_Exercise goal_. Should the listing contain images, exclude them; give the rest again exactly.

_Supplied information_.
──────────
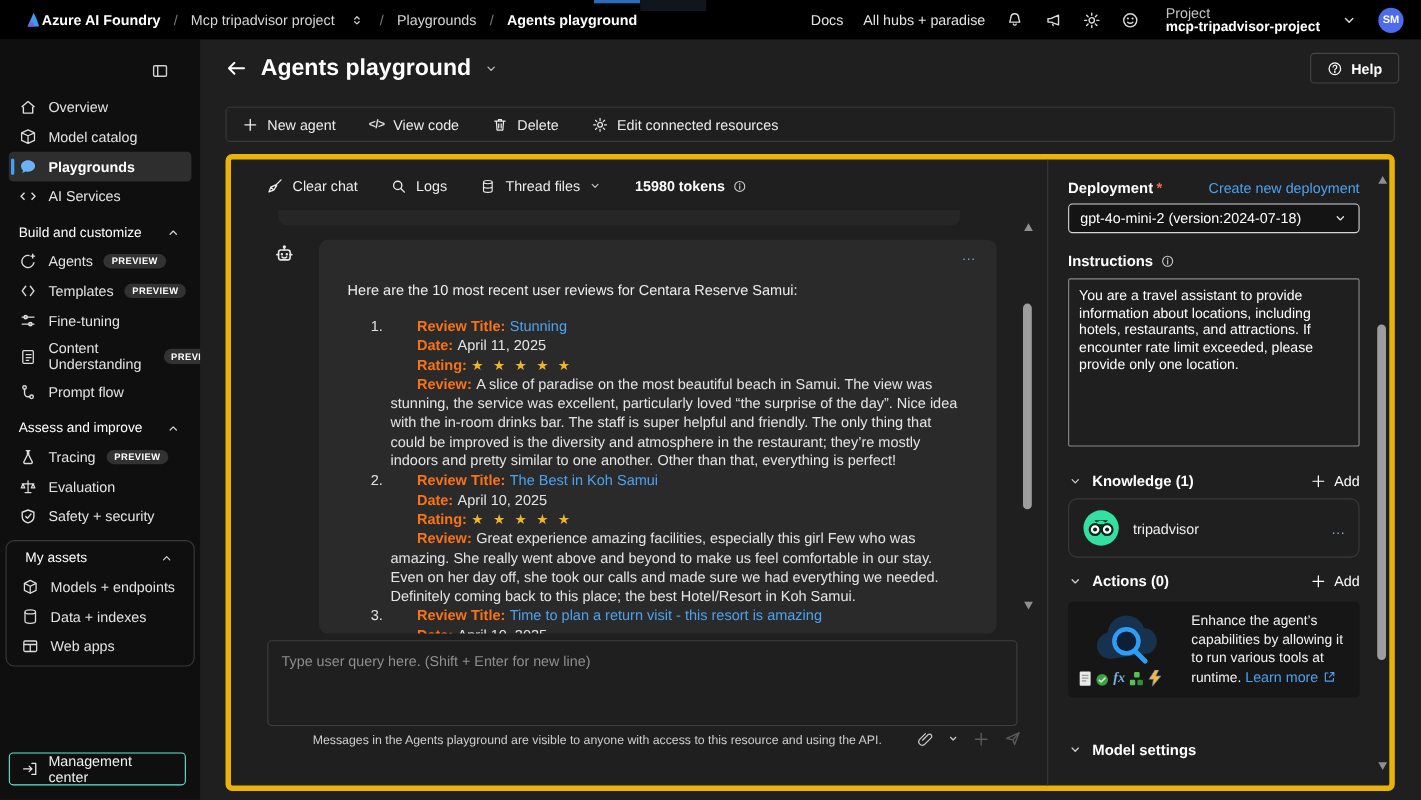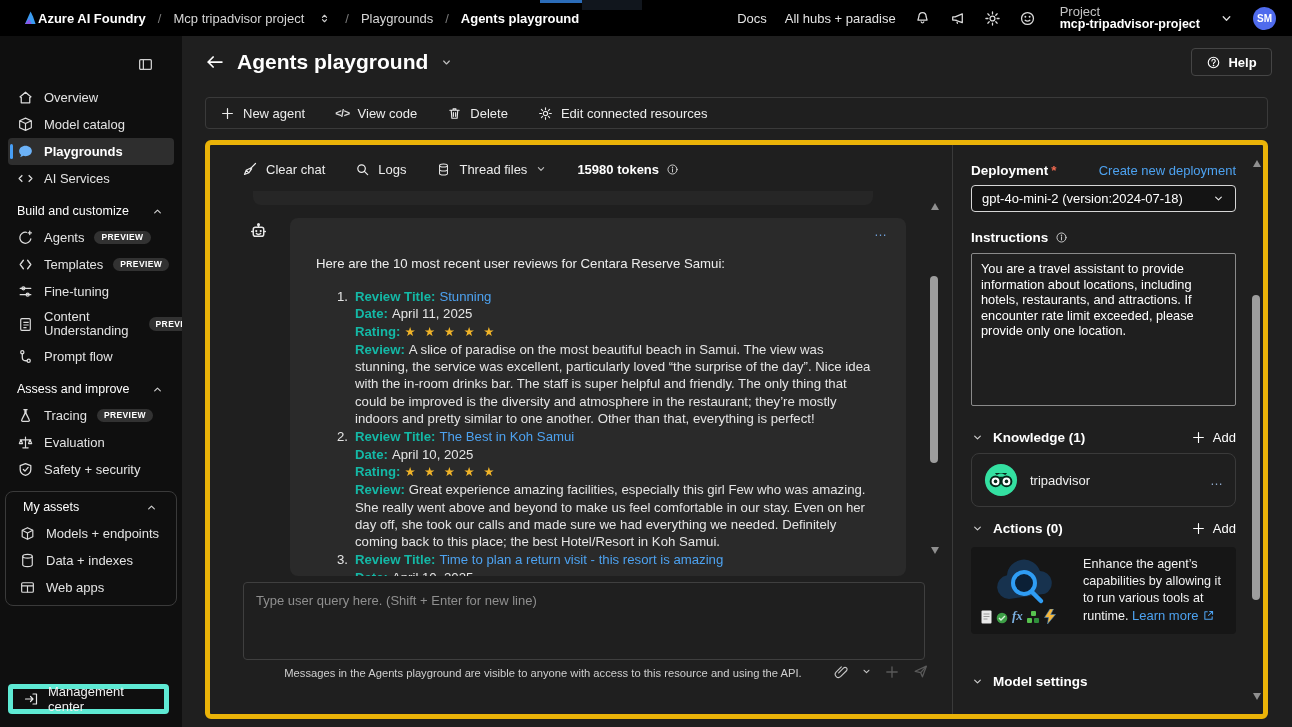--- a/index.html
+++ b/index.html
@@ -38,21 +38,21 @@
   .badge { font-size:8.5px; font-weight:700; letter-spacing:.4px; background:#323232; color:#fff;
     border-radius:9px; padding:2.5px 7px; line-height:1; }
   .sec-head { display:flex; align-items:center; justify-content:space-between; height:26px;
     padding:0 18px 0 17px; font-size:12.5px; font-weight:400; color:#fff; margin-top:6px; }
   .two-line { line-height:14px; padding:3px 0; }
   .nav-item.tall { height:38px; }
   .nav-item .spacer { flex:1; }
   #assets-box { border:1px solid #3a3a3a; border-radius:8px; margin:8px 5px 0 5px; padding-bottom:4px; }
   #assets-box .sec-head { margin-top:2px; }
   #assets-box .nav-item { margin:0 4px; }
-  #mgmt-btn { position:absolute; left:8px; bottom:13px; width:161px; height:30px; border:5px solid #5eead4;
+  #mgmt-btn { position:absolute; left:8px; bottom:13px; width:161px; height:30px; border:1px solid #5eead4;
     border-radius:4px; display:flex; align-items:center; gap:9px; padding:0 10px; font-size:13px; color:#f0f0f0; cursor:pointer; }
 
   
   #main { position:absolute; left:182px; top:36px; width:1110px; height:691px; background:#1f1f1f; }
   #page-head { position:absolute; left:23px; top:14px; display:flex; align-items:center; gap:12px; }
   #page-title { font-size:21px; font-weight:700; color:#fff; }
   #help-btn { position:absolute; right:20px; top:12px; width:81px; height:28px; border:1px solid #454545;
     border-radius:4px; display:flex; align-items:center; justify-content:center; gap:7px;
     font-size:13px; font-weight:700; color:#fff; cursor:pointer; }
 
@@ -78,21 +78,21 @@
     border-radius:0 0 8px 8px; }
   #bot-avatar { position:absolute; left:38px; top:34px; color:#e8e8e8; }
   #bubble { position:absolute; left:80px; top:31px; width:616px; height:358px; background:#2a2a2a;
     border-radius:8px; padding:0 26px; overflow:hidden; }
   #bubble-more { position:absolute; top:6px; right:18px; color:#6f9fd8; font-size:13px; letter-spacing:1px; cursor:pointer; }
   #bubble-intro { margin-top:38px; font-size:13.2px; color:#ededed; }
   #reviews { margin-top:17px; padding-left:18px; display:flex; flex-direction:column; gap:1px; }
   .review { display:flex; gap:7px; font-size:13.2px; line-height:17.3px; color:#e4e4e4; }
   .rnum { width:14px; flex:none; text-align:right; }
   .rbody { flex:1; }
-  .lbl { font-weight:700; color:#14b8a6; margin-right:4px; }
+  .lbl { font-weight:700; color:#f97316; margin-right:4px;margin-left:24px; }
   .rlink { color:#4da2f0; text-decoration:none; cursor:pointer; }
   .stars { color:#f0b429; font-size:12.5px; letter-spacing:2.5px; }
 
   
   .sb-arr { position:absolute; width:0; height:0; cursor:pointer; }
   .arr-up { border-left:4.5px solid transparent; border-right:4.5px solid transparent; border-bottom:7px solid #8f8f8f; }
   .arr-dn { border-left:4.5px solid transparent; border-right:4.5px solid transparent; border-top:7px solid #8f8f8f; }
   #chat-sb-up { left:721px; top:58px; }
   #chat-sb-thumb { position:absolute; left:720px; top:131px; width:8px; height:187px; border-radius:4px; background:#9d9d9d; cursor:pointer; }
   #chat-sb-dn { left:721px; top:402px; }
──────────
_Reply_.
--- a/index.html
+++ b/index.html
@@ -38,21 +38,21 @@
   .badge { font-size:8.5px; font-weight:700; letter-spacing:.4px; background:#323232; color:#fff;
     border-radius:9px; padding:2.5px 7px; line-height:1; }
   .sec-head { display:flex; align-items:center; justify-content:space-between; height:26px;
     padding:0 18px 0 17px; font-size:12.5px; font-weight:400; color:#fff; margin-top:6px; }
   .two-line { line-height:14px; padding:3px 0; }
   .nav-item.tall { height:38px; }
   .nav-item .spacer { flex:1; }
   #assets-box { border:1px solid #3a3a3a; border-radius:8px; margin:8px 5px 0 5px; padding-bottom:4px; }
   #assets-box .sec-head { margin-top:2px; }
   #assets-box .nav-item { margin:0 4px; }
-  #mgmt-btn { position:absolute; left:8px; bottom:13px; width:161px; height:30px; border:5px solid #5eead4;
+  #mgmt-btn { position:absolute; left:8px; bottom:13px; width:161px; height:30px; border:1px solid #5eead4;
     border-radius:4px; display:flex; align-items:center; gap:9px; padding:0 10px; font-size:13px; color:#f0f0f0; cursor:pointer; }
 
   
   #main { position:absolute; left:182px; top:36px; width:1110px; height:691px; background:#1f1f1f; }
   #page-head { position:absolute; left:23px; top:14px; display:flex; align-items:center; gap:12px; }
   #page-title { font-size:21px; font-weight:700; color:#fff; }
   #help-btn { position:absolute; right:20px; top:12px; width:81px; height:28px; border:1px solid #454545;
     border-radius:4px; display:flex; align-items:center; justify-content:center; gap:7px;
     font-size:13px; font-weight:700; color:#fff; cursor:pointer; }
 
@@ -78,21 +78,21 @@
     border-radius:0 0 8px 8px; }
   #bot-avatar { position:absolute; left:38px; top:34px; color:#e8e8e8; }
   #bubble { position:absolute; left:80px; top:31px; width:616px; height:358px; background:#2a2a2a;
     border-radius:8px; padding:0 26px; overflow:hidden; }
   #bubble-more { position:absolute; top:6px; right:18px; color:#6f9fd8; font-size:13px; letter-spacing:1px; cursor:pointer; }
   #bubble-intro { margin-top:38px; font-size:13.2px; color:#ededed; }
   #reviews { margin-top:17px; padding-left:18px; display:flex; flex-direction:column; gap:1px; }
   .review { display:flex; gap:7px; font-size:13.2px; line-height:17.3px; color:#e4e4e4; }
   .rnum { width:14px; flex:none; text-align:right; }
   .rbody { flex:1; }
-  .lbl { font-weight:700; color:#14b8a6; margin-right:4px; }
+  .lbl { font-weight:700; color:#f97316; margin-right:4px;margin-left:24px; }
   .rlink { color:#4da2f0; text-decoration:none; cursor:pointer; }
   .stars { color:#f0b429; font-size:12.5px; letter-spacing:2.5px; }
 
   
   .sb-arr { position:absolute; width:0; height:0; cursor:pointer; }
   .arr-up { border-left:4.5px solid transparent; border-right:4.5px solid transparent; border-bottom:7px solid #8f8f8f; }
   .arr-dn { border-left:4.5px solid transparent; border-right:4.5px solid transparent; border-top:7px solid #8f8f8f; }
   #chat-sb-up { left:721px; top:58px; }
   #chat-sb-thumb { position:absolute; left:720px; top:131px; width:8px; height:187px; border-radius:4px; background:#9d9d9d; cursor:pointer; }
   #chat-sb-dn { left:721px; top:402px; }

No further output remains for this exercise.